**HOW TO COMPLETE THIS TASK**
Provide a verbatim copy of all the records below, leaving the images out.

**EXERCISE MATERIAL**
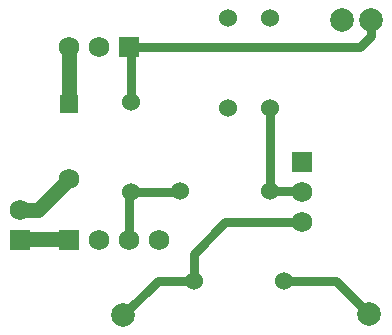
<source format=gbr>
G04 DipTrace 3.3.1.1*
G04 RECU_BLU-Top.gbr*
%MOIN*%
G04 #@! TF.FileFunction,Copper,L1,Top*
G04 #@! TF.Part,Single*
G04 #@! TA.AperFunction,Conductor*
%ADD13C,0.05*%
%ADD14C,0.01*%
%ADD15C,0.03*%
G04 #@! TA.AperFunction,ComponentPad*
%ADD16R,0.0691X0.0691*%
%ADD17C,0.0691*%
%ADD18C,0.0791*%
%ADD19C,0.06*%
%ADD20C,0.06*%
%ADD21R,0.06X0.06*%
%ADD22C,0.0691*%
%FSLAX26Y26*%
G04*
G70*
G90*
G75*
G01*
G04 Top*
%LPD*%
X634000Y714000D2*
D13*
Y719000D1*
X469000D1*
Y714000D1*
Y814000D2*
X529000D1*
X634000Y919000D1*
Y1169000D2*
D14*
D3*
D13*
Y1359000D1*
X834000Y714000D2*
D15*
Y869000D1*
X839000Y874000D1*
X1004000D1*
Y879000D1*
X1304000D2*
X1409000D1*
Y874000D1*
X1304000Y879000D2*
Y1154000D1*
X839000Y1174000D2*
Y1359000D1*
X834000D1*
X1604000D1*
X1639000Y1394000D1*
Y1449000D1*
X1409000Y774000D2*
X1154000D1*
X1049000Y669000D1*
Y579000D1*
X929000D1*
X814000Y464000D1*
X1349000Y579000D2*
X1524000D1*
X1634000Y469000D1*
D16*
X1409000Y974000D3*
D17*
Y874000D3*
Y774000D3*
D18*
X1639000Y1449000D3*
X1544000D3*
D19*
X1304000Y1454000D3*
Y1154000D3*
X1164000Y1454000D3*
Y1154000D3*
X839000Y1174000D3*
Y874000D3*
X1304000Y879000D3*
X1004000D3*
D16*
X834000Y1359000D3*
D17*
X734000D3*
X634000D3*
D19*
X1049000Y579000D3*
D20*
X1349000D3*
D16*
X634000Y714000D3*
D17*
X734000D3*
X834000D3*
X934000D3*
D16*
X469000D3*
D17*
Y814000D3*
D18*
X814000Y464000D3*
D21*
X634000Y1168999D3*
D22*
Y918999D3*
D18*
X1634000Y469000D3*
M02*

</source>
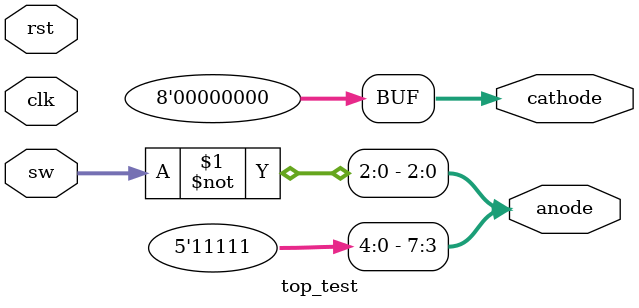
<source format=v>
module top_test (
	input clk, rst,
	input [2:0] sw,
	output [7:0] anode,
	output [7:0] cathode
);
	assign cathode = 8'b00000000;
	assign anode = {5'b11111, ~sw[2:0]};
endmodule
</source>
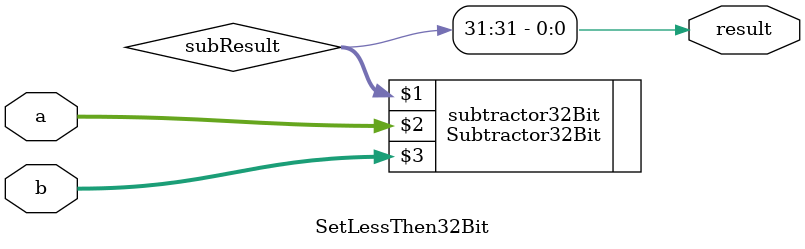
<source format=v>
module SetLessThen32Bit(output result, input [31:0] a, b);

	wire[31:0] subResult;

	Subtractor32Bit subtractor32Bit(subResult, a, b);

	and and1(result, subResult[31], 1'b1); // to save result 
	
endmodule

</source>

**SOLUTION TO THIS TASK**
<source format=gbr>
G04 DipTrace 3.3.1.1*
G04 RECU_BLU-Top.gbr*
%MOIN*%
G04 #@! TF.FileFunction,Copper,L1,Top*
G04 #@! TF.Part,Single*
G04 #@! TA.AperFunction,Conductor*
%ADD13C,0.05*%
%ADD14C,0.01*%
%ADD15C,0.03*%
G04 #@! TA.AperFunction,ComponentPad*
%ADD16R,0.0691X0.0691*%
%ADD17C,0.0691*%
%ADD18C,0.0791*%
%ADD19C,0.06*%
%ADD20C,0.06*%
%ADD21R,0.06X0.06*%
%ADD22C,0.0691*%
%FSLAX26Y26*%
G04*
G70*
G90*
G75*
G01*
G04 Top*
%LPD*%
X634000Y714000D2*
D13*
Y719000D1*
X469000D1*
Y714000D1*
Y814000D2*
X529000D1*
X634000Y919000D1*
Y1169000D2*
D14*
D3*
D13*
Y1359000D1*
X834000Y714000D2*
D15*
Y869000D1*
X839000Y874000D1*
X1004000D1*
Y879000D1*
X1304000D2*
X1409000D1*
Y874000D1*
X1304000Y879000D2*
Y1154000D1*
X839000Y1174000D2*
Y1359000D1*
X834000D1*
X1604000D1*
X1639000Y1394000D1*
Y1449000D1*
X1409000Y774000D2*
X1154000D1*
X1049000Y669000D1*
Y579000D1*
X929000D1*
X814000Y464000D1*
X1349000Y579000D2*
X1524000D1*
X1634000Y469000D1*
D16*
X1409000Y974000D3*
D17*
Y874000D3*
Y774000D3*
D18*
X1639000Y1449000D3*
X1544000D3*
D19*
X1304000Y1454000D3*
Y1154000D3*
X1164000Y1454000D3*
Y1154000D3*
X839000Y1174000D3*
Y874000D3*
X1304000Y879000D3*
X1004000D3*
D16*
X834000Y1359000D3*
D17*
X734000D3*
X634000D3*
D19*
X1049000Y579000D3*
D20*
X1349000D3*
D16*
X634000Y714000D3*
D17*
X734000D3*
X834000D3*
X934000D3*
D16*
X469000D3*
D17*
Y814000D3*
D18*
X814000Y464000D3*
D21*
X634000Y1168999D3*
D22*
Y918999D3*
D18*
X1634000Y469000D3*
M02*

</source>
<source format=v>
module top_test (
	input clk, rst,
	input [2:0] sw,
	output [7:0] anode,
	output [7:0] cathode
);
	assign cathode = 8'b00000000;
	assign anode = {5'b11111, ~sw[2:0]};
endmodule
</source>
<source format=v>
module SetLessThen32Bit(output result, input [31:0] a, b);

	wire[31:0] subResult;

	Subtractor32Bit subtractor32Bit(subResult, a, b);

	and and1(result, subResult[31], 1'b1); // to save result 
	
endmodule

</source>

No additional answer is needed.